### Assignment
Reading the records below, how many lines contain "avec"? Respond with a number and nothing else.

### Records for the exercise
________________
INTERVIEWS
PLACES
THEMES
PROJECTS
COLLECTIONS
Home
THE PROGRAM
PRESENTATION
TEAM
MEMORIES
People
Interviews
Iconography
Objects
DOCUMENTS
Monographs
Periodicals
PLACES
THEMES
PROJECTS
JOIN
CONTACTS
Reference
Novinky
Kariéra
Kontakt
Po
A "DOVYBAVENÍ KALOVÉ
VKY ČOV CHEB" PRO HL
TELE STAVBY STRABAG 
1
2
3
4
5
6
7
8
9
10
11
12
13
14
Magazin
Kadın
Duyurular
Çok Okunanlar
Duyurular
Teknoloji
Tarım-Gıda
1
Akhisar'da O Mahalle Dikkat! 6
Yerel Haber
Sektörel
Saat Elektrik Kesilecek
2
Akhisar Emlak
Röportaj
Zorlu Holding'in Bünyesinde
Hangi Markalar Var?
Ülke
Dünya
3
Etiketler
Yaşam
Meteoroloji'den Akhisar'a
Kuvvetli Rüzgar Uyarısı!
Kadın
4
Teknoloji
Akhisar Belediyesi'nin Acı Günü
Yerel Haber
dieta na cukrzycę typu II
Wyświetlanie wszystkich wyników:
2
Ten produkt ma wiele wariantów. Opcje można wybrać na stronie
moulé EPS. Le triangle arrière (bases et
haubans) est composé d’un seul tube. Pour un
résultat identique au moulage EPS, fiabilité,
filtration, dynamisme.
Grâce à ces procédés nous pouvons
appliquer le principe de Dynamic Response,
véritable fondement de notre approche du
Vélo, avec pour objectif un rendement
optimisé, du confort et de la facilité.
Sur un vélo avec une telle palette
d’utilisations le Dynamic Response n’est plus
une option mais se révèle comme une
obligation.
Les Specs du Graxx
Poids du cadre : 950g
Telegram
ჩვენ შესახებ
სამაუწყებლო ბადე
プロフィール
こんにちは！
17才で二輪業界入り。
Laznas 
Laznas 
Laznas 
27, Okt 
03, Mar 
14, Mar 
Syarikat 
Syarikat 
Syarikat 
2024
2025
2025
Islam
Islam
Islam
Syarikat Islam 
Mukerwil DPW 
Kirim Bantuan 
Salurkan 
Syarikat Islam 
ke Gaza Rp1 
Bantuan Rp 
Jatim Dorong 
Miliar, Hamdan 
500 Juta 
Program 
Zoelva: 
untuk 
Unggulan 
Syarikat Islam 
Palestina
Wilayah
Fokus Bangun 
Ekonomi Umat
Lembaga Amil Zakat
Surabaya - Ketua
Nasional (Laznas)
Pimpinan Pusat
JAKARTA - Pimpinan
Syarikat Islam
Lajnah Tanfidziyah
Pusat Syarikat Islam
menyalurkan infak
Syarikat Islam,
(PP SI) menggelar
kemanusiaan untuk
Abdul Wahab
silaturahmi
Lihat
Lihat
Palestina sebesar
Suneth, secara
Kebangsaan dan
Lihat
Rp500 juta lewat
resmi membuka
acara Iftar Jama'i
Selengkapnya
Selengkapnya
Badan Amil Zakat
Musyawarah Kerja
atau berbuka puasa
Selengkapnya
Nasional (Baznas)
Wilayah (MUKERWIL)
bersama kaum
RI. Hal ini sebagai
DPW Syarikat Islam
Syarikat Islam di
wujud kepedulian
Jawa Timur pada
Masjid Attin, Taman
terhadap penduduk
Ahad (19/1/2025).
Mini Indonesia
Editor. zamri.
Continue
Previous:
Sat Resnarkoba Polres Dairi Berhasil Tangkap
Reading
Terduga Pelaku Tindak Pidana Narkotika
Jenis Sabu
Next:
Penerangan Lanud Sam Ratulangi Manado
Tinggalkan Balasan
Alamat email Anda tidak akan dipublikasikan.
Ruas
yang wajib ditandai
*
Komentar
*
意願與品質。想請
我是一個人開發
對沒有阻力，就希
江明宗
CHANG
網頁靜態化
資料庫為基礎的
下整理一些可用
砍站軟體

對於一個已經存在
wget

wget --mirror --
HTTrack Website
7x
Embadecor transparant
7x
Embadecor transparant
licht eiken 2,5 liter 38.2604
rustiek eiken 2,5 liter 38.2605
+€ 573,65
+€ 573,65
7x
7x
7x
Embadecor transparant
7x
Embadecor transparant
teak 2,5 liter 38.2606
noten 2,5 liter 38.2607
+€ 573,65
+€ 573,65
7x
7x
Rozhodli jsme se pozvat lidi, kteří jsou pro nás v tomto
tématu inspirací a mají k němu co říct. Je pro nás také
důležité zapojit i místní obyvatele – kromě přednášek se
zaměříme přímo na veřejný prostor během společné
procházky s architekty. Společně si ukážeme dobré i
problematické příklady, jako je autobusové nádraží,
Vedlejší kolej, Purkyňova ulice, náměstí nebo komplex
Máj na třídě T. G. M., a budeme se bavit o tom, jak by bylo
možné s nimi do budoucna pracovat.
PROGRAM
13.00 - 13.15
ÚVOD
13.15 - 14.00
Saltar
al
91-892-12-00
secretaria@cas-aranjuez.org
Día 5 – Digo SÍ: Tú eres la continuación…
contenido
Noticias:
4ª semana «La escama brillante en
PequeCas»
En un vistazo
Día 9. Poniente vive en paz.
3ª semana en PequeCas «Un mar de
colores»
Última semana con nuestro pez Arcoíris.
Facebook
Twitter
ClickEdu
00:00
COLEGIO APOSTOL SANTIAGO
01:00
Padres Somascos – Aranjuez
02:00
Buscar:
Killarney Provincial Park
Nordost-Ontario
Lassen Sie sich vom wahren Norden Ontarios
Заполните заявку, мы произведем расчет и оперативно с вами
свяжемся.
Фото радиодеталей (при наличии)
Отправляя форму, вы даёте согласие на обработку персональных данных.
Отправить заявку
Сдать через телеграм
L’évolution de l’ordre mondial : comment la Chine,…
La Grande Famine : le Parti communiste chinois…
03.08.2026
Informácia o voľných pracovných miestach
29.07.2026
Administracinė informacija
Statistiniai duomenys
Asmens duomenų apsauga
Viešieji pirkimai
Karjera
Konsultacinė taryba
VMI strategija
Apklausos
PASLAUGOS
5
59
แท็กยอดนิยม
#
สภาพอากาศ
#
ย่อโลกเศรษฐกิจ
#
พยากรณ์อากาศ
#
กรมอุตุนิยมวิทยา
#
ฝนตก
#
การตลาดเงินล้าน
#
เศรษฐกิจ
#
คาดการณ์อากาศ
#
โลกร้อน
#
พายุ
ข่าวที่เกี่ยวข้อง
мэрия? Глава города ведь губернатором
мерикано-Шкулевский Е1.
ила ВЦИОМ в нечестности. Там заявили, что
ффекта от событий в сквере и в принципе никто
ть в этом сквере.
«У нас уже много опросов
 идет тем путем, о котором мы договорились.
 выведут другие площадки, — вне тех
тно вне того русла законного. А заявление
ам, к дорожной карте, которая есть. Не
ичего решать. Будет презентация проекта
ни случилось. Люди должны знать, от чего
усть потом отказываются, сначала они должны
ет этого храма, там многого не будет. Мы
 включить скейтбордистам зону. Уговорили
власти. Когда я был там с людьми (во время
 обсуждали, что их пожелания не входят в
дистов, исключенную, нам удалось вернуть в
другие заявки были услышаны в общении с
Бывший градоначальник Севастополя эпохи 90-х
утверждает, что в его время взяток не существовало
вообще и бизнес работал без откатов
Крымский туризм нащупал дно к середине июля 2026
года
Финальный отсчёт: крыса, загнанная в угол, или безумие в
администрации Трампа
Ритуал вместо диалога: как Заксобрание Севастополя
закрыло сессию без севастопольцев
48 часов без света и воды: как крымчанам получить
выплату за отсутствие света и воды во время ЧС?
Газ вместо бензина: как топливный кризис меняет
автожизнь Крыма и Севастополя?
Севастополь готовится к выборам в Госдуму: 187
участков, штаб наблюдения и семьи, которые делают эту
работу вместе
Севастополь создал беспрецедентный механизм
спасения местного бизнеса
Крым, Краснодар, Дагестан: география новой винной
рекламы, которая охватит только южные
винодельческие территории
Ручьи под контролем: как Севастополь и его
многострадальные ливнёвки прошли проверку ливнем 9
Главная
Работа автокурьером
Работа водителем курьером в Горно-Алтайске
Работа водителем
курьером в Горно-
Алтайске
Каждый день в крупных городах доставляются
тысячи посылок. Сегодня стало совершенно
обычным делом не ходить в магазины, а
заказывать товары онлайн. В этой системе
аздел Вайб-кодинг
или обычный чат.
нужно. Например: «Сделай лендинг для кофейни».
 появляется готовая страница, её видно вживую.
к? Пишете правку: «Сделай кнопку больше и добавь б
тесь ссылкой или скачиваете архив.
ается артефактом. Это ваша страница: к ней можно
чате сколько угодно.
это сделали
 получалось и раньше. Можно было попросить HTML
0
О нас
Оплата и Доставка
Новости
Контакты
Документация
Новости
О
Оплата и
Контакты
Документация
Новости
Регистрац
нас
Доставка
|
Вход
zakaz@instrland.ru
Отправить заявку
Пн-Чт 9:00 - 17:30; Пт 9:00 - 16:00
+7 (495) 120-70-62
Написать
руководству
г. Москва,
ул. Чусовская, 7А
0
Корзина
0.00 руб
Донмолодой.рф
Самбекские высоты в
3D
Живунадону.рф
________________
### Exercise response
2